Ketentuan Tugas:
Tuliskan kembali seluruh teks tentang menyambut Ramadhan tanpa mengubah satu kata pun.

Teks Bacaan:
"""
Tabayyun Center: Seorang Mukmin Harus Gembira Sambut Ramadhan

Mediaumat.id – Dr. M. Ali Syafi’udin dari Tabayyun Center mengatakan seorang mukmin harus gembira menyambut datangnya Ramadhan.

“Kita harus bergembira dan bersemangat menyambut Ramadhan. Perasaan kita sebagai seorang mukmin seharusnya senang ketika Ramadhan mau datang,” ungkapnya di Kabar petang: Marhaban Ya Ramadhan! melalui kanal YouTube Khilafah News, Jumat (17/3/2023).

Ia mengutip pernyataan Ibnu Rajab al-Hambali bahwa para ulama salaf dalam mempersiapkan datangnya Ramadhan berdoa selama 6 bulan sebelum Ramadhan agar dipertemukan dengan Ramadhan dan berdoa 6 bulan setelah Ramadhan agar amal shalihnya diterima.

Menurutnya, penting mempersiapkan aqliyah terkait fikih Ramadhan, mempersiapkan nafsiyah agar ringan melakukan amal shalih, persiapan fisik agar tidak jatuh sakit, serta persiapan maal (harta) karena bulan Ramadhan bulan sedekah.

“Ramadhan adalah bulan yang di dalamnya diturunkan Al-Qur’an sebagai petunjuk manusia serta berisi penjelasan mengenai petunjuk dan juga sebagai pembeda (antara hak dan batil). Dengan demikian Al-Quran tidak cukup dibaca saja tetapi harus dijadikan sebagai pedoman hidup manusia,” urainya menjelaskan salah satu keutamaan bulan Ramadhan.

Ali mengingatkan agar jangan sampai menjadi orang yang rugi di bulan Ramadhan. Setidaknya ada dua orang yang rugi di bulan Ramadhan. Pertama, orang yang berpuasa bukan ikhlas karena Allah.
"""
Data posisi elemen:
"""
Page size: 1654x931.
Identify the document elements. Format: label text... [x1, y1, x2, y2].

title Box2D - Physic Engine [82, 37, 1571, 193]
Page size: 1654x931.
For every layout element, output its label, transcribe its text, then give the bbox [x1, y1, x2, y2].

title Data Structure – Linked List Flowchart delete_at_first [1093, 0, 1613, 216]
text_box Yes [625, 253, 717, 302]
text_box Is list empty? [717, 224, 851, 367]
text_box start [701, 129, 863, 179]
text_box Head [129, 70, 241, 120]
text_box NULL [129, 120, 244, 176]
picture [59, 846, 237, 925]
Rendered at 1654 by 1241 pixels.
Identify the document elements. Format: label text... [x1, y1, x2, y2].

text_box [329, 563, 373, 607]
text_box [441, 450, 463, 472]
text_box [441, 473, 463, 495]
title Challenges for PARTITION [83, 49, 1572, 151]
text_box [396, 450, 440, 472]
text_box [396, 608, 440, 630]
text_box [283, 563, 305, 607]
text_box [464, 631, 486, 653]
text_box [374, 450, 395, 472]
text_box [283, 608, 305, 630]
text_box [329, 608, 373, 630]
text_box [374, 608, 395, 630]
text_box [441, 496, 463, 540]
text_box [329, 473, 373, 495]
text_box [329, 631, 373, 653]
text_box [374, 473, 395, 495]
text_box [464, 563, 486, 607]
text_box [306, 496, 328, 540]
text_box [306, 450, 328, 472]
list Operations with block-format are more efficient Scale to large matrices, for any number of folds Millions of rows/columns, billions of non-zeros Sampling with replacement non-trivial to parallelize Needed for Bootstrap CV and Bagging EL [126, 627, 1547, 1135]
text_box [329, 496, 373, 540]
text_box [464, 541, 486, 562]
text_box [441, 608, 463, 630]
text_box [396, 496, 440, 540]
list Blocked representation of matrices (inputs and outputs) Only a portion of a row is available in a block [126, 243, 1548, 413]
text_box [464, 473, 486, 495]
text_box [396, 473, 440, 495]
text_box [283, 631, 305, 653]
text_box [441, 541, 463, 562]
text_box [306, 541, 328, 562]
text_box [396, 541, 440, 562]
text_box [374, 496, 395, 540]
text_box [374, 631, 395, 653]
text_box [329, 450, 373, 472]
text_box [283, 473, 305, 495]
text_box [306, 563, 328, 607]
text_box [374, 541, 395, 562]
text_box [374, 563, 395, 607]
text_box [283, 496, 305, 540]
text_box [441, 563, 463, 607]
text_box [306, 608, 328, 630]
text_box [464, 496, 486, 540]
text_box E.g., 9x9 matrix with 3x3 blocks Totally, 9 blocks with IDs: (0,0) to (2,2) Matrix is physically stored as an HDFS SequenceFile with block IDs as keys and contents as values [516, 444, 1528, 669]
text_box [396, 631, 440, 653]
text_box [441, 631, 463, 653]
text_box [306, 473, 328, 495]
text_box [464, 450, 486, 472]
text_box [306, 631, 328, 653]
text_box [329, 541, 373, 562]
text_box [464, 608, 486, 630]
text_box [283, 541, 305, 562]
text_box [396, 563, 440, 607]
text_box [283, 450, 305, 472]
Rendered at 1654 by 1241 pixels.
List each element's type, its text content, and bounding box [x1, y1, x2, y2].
"""
Jawaban Latihan:
Tabayyun Center: Seorang Mukmin Harus Gembira Sambut Ramadhan

Mediaumat.id – Dr. M. Ali Syafi’udin dari Tabayyun Center mengatakan seorang mukmin harus gembira menyambut datangnya Ramadhan.

“Kita harus bergembira dan bersemangat menyambut Ramadhan. Perasaan kita sebagai seorang mukmin seharusnya senang ketika Ramadhan mau datang,” ungkapnya di Kabar petang: Marhaban Ya Ramadhan! melalui kanal YouTube Khilafah News, Jumat (17/3/2023).

Ia mengutip pernyataan Ibnu Rajab al-Hambali bahwa para ulama salaf dalam mempersiapkan datangnya Ramadhan berdoa selama 6 bulan sebelum Ramadhan agar dipertemukan dengan Ramadhan dan berdoa 6 bulan setelah Ramadhan agar amal shalihnya diterima.

Menurutnya, penting mempersiapkan aqliyah terkait fikih Ramadhan, mempersiapkan nafsiyah agar ringan melakukan amal shalih, persiapan fisik agar tidak jatuh sakit, serta persiapan maal (harta) karena bulan Ramadhan bulan sedekah.

“Ramadhan adalah bulan yang di dalamnya diturunkan Al-Qur’an sebagai petunjuk manusia serta berisi penjelasan mengenai petunjuk dan juga sebagai pembeda (antara hak dan batil). Dengan demikian Al-Quran tidak cukup dibaca saja tetapi harus dijadikan sebagai pedoman hidup manusia,” urainya menjelaskan salah satu keutamaan bulan Ramadhan.

Ali mengingatkan agar jangan sampai menjadi orang yang rugi di bulan Ramadhan. Setidaknya ada dua orang yang rugi di bulan Ramadhan. Pertama, orang yang berpuasa bukan ikhlas karena Allah.